Prototype
Whimsy (and Clothes) for Sale
By AMY WALLACE
Published in the New York Times, October 30, 2010
TO understand the thinking behind Chris Lindland’s company, Betabrand, you need to keep three seemingly disparate ideas in your head at the same time: 1) It’s a challenge for Web-only businesses to sell clothing. 2) Most people want to be witty. 3) Some shoppers go crazy for limited-edition goods. (Think Beanie Babies.)
According to Mr. Lindland, his interpretation of these truisms is crucial to his company’s success. And because he’s a lot of fun, it’s worth hearing him out. After all, he’s the guy who invented Cordarounds, which are horizontal corduroy pants (and horizontal seersucker, for summer). They cost $90 a pair.

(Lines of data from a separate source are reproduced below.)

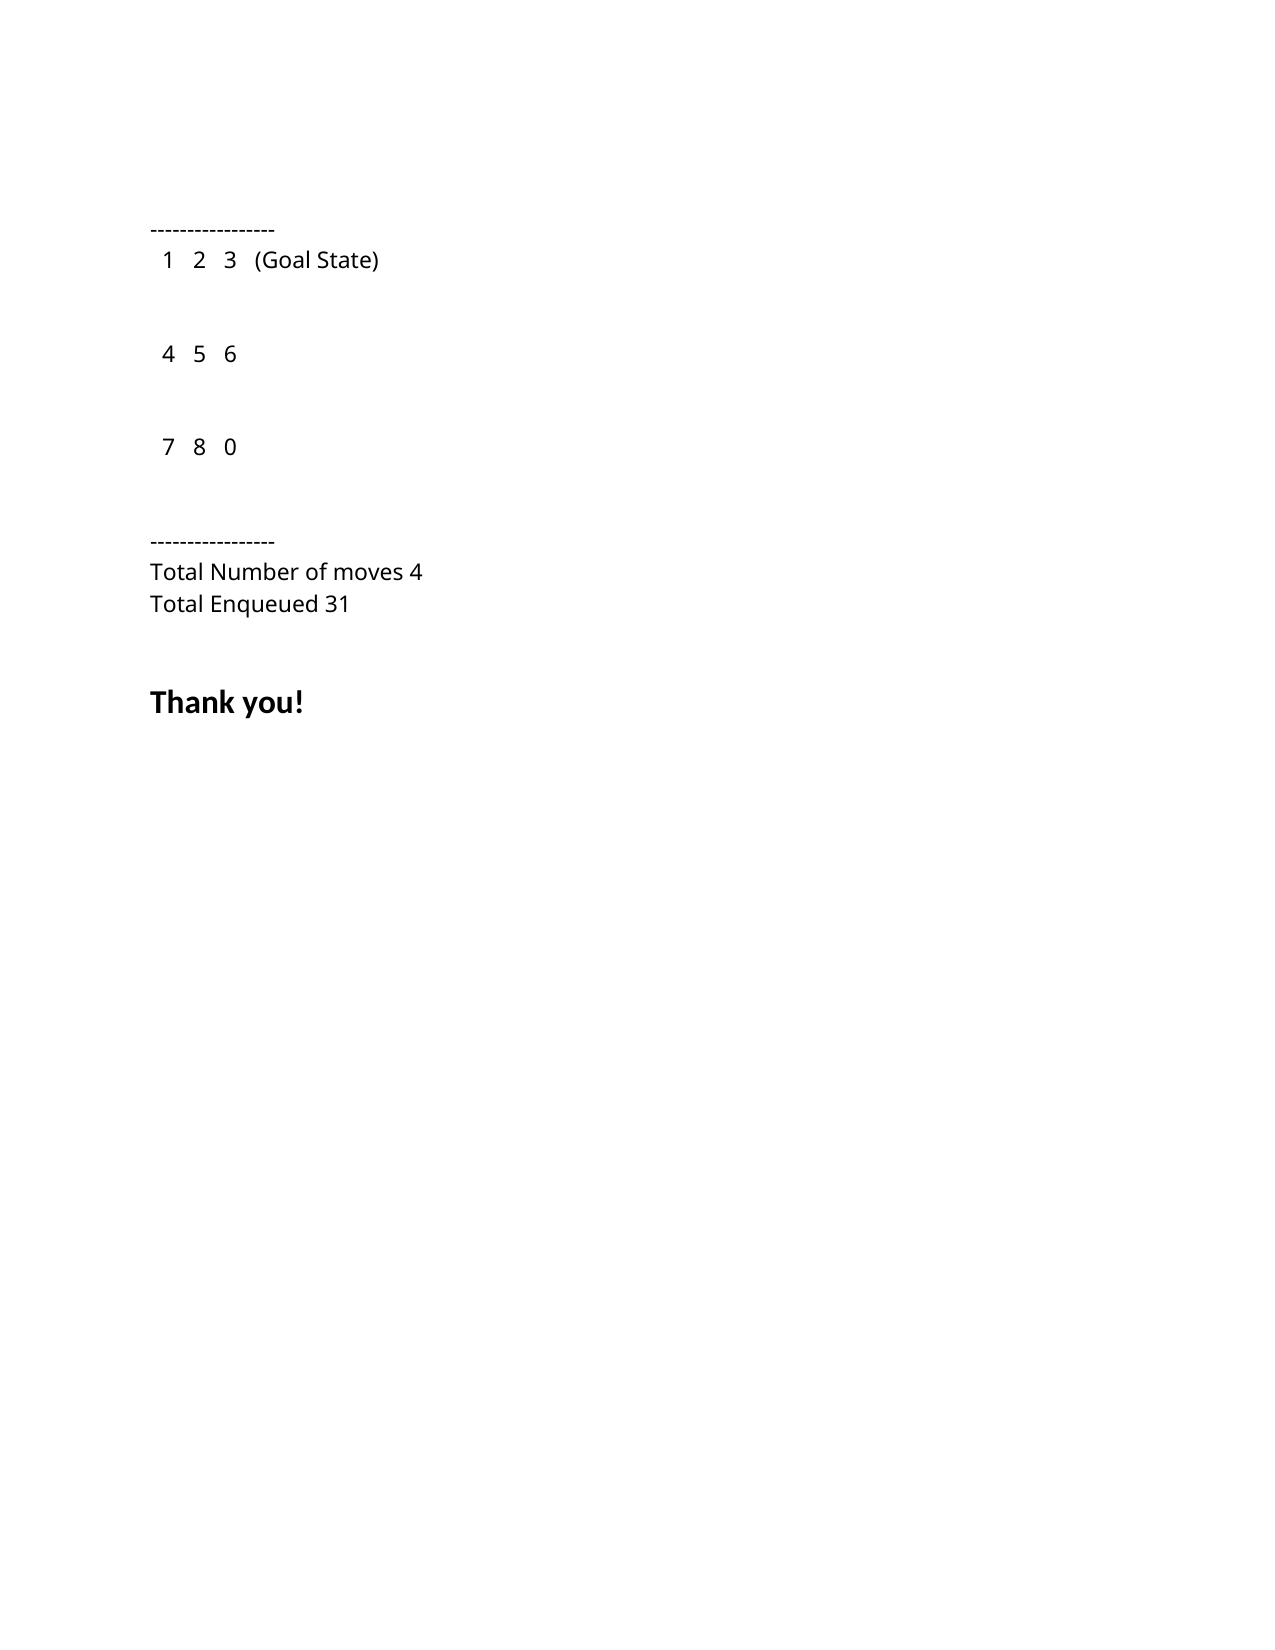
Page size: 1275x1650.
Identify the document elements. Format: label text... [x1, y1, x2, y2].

text Total Enqueued 31 [150, 587, 1125, 619]
text ----------------- [150, 212, 1125, 244]
text 4 5 6 [150, 337, 1125, 369]
text 1 2 3 (Goal State) [150, 244, 1125, 275]
text ----------------- [150, 525, 1125, 556]
text Total Number of moves 4 [150, 556, 1125, 587]
text 7 8 0 [150, 431, 1125, 462]
text Thank you! [150, 681, 1125, 722]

Mr. Lindland, 38, is also the man who, along with his business partner Enrique Landa, created a reversible corduroy-brocade smoking jacket — business wear by day, Hugh Hefner by night — that goes for $195, and a $100 pair of trousers, called Disco Pants, that are made of fabric that disperses light. Once, while in Ireland for a wedding, Mr. Lindland found himself sussing out the possibility of making sweaters from the wool of actual black sheep. The $120 Black Sheep Sweater, which comes by its color naturally, sans dye, was born.